Daniel Martin, a sanctions expert at London-based shipping specialist law firm HFW, said that owners and insurers were grappling with Russian-related sanctions that were more complex than anything they had seen before.

“As part of this, they crave certainty, predictability and consistency,” he said. “They need to know that there is a level playing field for all operators, with clear rules and confidence that any change will not be back-dated.”

He said the updated guidance on coal imports “have led to uncertainty and disruption within the market, making the position of owners and their insurers more difficult, as they struggle to keep up with the changing landscape.”

He said that future restrictions on oil needed to be clear and consistent so they did not impose a “disproportionate burden on owners, operators, charterers and insurers”.
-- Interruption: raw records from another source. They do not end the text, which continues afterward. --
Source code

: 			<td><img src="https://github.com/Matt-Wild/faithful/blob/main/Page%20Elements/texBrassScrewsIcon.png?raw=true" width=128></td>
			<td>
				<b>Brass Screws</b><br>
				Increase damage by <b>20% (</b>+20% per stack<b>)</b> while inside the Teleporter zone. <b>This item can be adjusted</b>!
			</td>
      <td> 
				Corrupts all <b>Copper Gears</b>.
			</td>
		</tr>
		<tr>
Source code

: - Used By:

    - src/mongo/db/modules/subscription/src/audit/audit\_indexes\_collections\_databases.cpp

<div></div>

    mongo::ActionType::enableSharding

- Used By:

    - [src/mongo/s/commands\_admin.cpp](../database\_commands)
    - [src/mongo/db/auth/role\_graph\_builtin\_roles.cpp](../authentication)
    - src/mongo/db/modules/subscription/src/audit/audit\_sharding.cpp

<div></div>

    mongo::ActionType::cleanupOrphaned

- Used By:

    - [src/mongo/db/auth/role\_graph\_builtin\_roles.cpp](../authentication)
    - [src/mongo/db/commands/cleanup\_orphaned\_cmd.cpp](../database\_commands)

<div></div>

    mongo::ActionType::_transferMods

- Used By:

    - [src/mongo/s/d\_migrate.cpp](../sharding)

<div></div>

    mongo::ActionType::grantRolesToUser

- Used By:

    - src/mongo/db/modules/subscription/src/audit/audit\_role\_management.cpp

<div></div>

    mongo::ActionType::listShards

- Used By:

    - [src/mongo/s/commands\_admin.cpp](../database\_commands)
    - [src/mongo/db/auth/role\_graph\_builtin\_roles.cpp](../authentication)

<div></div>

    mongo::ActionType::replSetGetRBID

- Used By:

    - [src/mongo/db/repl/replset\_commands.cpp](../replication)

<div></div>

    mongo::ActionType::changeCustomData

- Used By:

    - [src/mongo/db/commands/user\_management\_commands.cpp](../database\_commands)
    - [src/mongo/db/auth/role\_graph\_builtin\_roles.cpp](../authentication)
The EU reached an agreement on Wednesday to include the cap as part of an eighth package of sanctions currently despite concerns from Greece, Cyprus and Malta, who feared the impact of the package on their maritime industries.

The plan places the onus on the shipping industry and insurers to ensure the price of the cargo does not breach the cap, which is designed to stop profits from Russian oil exports and limit Vladimir Putin’s war chest for continued fighting in Ukraine.

But even if owners perform their due diligence before lighting oil, the system as it stands appears to be open to abuse and problems may only come to light during voyages, said a second Wikborg lawyer, Sebastian Sandtorv.

He said many owners will decide not to carry Russian oil because of the regulatory, legal and reputational fears, leaving such trades to a small section of the market willing to accept the risk because of the prospect of high returns.

He said falsified paperwork discovered after loading could lead to “shipments at sea with unclear insurance positions”.